Document Analyst's Report
Jul 2024
Like all Gaul (if we remember our Latin), July was divided into three parts. Having finished the documents of the individual defendants in June, I skimmed through the trial transcript for July 1946, checking the introduction of prosecution and defense documents that were submitted in the intervals between the defense attorneys’ final pleas for their clients (which I had already analyzed); these documents were already in the system but I added many transcript citations and some new information provided when the documents were entered. Second, I reviewed the box-and-folder list for files that were apparent duplicates or that held documents that did not get covered during the previous stages of the work, mainly because they were out of proper place in the collection, like stray sheep. The apparent duplicates were confirmed as real duplicates and needed no further work, while the stray documents were valuable. Third, I began work on the documents of the last major section of the trial, the defense cases of the (alleged) criminal organizations, beginning with the list of relevant files and the long report of the IMT commission tasked with reviewing potential evidence for the organizations’ defense cases.
Filling a gap: After the defendants’ final pleas, I added the closing arguments by the American and British prosecutors against the defendants. We don’t have English-language versions of the French and Soviet prosecution closing arguments, but one of the stray documents was an English-language text of the French opening argument (in a box far removed from the French set), and that fits in the sequence reasonably well. One good element in the French argument is a review of the criminal organizations, which points to the material that will follow.

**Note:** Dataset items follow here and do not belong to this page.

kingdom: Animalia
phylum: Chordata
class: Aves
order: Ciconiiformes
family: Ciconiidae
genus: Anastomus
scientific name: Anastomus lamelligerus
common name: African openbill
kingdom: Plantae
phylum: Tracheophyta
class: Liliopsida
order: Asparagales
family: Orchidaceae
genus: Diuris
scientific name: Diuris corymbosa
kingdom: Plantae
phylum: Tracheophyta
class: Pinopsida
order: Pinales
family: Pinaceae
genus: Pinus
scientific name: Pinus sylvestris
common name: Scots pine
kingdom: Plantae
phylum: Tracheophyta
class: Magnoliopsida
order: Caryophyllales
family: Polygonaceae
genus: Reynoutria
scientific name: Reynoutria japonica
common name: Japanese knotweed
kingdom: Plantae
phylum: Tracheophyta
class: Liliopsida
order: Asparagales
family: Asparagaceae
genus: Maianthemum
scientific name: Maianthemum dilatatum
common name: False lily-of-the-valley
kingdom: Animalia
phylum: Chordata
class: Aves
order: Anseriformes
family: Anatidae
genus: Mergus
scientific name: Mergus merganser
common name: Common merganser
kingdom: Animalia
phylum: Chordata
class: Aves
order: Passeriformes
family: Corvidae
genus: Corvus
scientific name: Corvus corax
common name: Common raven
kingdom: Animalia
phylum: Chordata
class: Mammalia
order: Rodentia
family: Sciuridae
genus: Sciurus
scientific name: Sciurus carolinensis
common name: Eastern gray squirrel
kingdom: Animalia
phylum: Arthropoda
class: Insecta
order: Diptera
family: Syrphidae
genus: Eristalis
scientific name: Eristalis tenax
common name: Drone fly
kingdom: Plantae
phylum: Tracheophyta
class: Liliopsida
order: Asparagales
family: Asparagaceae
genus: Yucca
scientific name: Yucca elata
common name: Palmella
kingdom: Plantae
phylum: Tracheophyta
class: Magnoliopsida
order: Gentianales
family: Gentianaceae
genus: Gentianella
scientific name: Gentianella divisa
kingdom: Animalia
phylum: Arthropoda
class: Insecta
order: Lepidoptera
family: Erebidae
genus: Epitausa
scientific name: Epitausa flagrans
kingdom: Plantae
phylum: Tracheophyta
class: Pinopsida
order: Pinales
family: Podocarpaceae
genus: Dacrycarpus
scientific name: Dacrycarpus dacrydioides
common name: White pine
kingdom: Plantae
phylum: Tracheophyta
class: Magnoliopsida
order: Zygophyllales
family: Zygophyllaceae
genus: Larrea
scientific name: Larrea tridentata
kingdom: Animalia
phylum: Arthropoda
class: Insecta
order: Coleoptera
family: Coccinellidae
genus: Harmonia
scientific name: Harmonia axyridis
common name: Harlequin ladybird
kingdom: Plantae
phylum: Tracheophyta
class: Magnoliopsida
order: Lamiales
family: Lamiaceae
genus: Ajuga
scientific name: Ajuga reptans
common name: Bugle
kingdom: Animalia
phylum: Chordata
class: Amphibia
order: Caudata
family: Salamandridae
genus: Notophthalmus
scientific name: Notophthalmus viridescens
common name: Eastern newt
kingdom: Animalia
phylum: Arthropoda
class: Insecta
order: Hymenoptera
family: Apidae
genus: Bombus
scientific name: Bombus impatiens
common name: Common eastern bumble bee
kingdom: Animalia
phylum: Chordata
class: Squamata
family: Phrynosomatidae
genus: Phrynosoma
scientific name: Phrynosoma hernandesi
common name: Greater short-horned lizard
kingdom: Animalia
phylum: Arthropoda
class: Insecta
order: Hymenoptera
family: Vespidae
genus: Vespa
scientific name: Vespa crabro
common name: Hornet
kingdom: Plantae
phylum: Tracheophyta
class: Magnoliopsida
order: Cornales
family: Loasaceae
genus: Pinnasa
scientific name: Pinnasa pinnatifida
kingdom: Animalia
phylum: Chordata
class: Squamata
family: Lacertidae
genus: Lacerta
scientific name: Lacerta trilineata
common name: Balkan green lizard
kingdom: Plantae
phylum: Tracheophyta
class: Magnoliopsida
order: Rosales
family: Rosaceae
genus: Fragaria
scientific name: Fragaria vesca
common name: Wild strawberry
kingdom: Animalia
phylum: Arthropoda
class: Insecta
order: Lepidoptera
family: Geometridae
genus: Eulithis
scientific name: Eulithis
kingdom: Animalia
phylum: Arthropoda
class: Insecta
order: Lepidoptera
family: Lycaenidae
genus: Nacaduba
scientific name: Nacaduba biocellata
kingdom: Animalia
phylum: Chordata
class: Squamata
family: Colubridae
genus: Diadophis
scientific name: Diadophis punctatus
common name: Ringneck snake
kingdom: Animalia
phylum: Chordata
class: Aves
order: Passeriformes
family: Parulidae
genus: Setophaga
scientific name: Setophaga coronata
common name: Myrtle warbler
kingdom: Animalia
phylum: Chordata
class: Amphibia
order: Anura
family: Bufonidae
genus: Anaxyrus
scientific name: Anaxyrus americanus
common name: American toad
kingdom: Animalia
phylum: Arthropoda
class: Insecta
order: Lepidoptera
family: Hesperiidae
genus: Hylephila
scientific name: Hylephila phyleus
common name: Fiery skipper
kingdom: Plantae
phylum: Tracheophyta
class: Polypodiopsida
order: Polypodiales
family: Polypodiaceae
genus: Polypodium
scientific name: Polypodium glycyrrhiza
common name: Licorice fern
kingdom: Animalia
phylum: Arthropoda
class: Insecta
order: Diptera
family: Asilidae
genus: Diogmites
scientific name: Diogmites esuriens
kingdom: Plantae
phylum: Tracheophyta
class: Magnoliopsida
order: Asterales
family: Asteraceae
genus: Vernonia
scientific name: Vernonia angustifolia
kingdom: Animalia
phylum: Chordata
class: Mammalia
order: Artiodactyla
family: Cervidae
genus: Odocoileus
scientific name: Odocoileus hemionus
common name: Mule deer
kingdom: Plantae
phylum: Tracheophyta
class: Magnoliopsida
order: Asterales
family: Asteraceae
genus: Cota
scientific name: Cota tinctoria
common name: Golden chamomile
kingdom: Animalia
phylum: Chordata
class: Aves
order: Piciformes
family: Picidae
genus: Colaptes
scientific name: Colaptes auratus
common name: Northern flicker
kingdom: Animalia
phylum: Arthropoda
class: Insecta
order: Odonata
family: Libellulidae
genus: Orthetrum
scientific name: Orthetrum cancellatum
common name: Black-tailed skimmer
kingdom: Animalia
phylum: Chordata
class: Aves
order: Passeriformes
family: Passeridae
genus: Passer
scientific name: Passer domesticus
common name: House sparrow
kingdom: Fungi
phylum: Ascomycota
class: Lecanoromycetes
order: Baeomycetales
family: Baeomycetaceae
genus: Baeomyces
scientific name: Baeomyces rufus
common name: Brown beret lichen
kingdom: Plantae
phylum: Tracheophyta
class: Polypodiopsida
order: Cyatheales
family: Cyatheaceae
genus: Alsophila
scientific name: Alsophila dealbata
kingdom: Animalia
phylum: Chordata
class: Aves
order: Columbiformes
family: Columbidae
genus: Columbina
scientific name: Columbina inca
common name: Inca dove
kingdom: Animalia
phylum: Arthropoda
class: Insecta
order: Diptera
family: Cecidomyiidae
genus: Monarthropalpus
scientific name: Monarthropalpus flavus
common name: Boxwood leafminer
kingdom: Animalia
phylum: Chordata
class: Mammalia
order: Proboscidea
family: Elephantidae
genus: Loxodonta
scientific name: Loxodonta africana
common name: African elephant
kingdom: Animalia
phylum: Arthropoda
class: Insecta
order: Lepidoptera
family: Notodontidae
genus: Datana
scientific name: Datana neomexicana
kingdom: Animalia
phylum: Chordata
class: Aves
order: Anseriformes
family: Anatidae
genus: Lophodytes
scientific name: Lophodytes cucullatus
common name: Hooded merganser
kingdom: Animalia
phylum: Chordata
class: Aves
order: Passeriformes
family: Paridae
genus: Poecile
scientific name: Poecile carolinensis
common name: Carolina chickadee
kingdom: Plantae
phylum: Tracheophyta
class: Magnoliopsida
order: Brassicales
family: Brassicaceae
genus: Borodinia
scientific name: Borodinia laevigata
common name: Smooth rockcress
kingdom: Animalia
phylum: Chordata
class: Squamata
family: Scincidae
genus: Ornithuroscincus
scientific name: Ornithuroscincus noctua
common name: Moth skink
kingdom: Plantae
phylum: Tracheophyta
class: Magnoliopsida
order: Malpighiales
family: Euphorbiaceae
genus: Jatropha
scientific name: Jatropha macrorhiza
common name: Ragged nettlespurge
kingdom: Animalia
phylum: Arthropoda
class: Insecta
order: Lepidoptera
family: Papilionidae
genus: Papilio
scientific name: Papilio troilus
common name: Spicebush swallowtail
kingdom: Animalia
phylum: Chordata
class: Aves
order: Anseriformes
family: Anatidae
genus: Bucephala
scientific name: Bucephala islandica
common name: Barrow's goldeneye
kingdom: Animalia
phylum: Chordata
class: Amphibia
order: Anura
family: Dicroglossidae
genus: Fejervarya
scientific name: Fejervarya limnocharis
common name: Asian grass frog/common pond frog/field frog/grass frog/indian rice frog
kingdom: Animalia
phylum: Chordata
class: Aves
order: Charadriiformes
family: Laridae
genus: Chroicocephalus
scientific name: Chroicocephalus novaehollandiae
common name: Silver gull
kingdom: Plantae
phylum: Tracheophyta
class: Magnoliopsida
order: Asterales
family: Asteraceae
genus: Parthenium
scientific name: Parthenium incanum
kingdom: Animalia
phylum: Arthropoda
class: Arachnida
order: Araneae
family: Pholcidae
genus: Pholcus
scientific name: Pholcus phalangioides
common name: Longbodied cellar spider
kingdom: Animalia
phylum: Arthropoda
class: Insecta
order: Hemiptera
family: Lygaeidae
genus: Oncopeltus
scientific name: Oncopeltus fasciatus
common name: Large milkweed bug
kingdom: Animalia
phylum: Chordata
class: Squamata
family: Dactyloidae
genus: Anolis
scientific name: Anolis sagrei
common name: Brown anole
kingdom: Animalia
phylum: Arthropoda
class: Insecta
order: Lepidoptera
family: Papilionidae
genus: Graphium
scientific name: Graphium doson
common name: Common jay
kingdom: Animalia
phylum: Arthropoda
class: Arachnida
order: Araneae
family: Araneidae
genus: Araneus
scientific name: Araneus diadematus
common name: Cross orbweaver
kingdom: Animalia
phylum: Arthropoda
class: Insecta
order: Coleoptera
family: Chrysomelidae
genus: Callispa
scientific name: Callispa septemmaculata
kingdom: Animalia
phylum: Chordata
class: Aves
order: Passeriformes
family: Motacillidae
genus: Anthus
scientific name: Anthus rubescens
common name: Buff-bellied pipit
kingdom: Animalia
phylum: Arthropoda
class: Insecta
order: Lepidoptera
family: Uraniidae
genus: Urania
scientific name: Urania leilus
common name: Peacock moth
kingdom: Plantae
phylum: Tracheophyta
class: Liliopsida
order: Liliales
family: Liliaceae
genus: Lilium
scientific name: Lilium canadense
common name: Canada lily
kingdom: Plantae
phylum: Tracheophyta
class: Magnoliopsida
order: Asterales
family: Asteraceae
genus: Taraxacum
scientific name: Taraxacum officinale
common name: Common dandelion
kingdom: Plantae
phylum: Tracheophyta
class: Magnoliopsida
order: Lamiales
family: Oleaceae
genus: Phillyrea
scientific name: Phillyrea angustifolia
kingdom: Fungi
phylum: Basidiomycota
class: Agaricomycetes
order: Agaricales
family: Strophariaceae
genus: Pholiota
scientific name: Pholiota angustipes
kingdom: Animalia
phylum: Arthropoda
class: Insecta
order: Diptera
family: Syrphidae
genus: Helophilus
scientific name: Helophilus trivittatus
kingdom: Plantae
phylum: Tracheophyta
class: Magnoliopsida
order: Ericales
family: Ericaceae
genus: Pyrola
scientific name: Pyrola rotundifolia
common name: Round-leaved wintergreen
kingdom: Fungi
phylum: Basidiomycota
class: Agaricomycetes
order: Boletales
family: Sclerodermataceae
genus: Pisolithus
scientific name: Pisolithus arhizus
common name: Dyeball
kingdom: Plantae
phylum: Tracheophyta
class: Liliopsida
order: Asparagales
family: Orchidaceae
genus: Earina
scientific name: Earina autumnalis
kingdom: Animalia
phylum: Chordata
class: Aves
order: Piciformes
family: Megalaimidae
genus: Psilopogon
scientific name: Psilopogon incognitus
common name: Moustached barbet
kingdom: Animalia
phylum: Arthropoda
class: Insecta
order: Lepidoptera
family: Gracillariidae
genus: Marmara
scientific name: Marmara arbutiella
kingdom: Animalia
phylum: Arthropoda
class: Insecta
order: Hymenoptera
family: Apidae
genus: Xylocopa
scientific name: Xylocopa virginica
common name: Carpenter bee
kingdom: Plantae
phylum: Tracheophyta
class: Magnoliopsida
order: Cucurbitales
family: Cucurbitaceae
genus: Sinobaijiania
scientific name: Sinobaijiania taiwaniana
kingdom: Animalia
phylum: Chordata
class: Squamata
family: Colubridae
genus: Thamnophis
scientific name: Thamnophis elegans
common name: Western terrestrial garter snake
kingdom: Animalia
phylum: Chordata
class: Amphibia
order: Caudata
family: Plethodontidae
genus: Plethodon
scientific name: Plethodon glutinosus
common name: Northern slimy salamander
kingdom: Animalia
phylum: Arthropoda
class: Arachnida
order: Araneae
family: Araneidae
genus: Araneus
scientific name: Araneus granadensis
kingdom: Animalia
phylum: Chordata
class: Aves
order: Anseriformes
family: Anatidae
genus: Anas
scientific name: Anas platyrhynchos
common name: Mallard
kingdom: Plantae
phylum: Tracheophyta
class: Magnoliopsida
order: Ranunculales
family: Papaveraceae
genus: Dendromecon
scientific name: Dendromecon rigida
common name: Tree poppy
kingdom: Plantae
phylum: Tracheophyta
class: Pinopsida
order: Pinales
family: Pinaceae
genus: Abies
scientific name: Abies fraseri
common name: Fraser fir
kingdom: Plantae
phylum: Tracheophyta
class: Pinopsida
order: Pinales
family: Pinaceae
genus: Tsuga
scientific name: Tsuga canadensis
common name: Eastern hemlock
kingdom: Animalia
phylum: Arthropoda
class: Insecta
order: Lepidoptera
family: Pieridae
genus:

Closing a circle: Twenty years ago, in the project’s first phase, I found that the boxes for the first NMT trials we worked on did not have all the files they were supposed to have, and also held files that did not belong there (e.g., documents from the Tokyo trials, and HLS faculty papers), so I did a very quick review of all the ca. 690 boxes in the collection (plus the Tokyo set) to sort out what was where. When I got to box 461, in addition to set of miscellaneous files I found a handful of photostat documents and photographs; I put them in a folder, labeled it “Misc.,” and back in the box. This time I was able to make sense of them as documents that lacked the usual mimeo texts but were real IMT prosecution exhibits. Some were essentially bureaucratic, establishing that one defendant (Funk) was linked to the forced labor program. The photographs were more striking, featuring Ernst Kaltenbrunner, the head of the SS police forces. Kaltenbrunner’s defense was that he had been an intelligence officer while Himmler kept control of “executive” operations, but the photographs showed Kaltenbrunner at Himmler’s side inspecting a concentration camp, an extremely executive operation.
The final stray document that I added was a photograph of the defendants in their box in the courtroom in 1946.
A round number: We now have just over 6000 analyzed documents for the IMT in the database.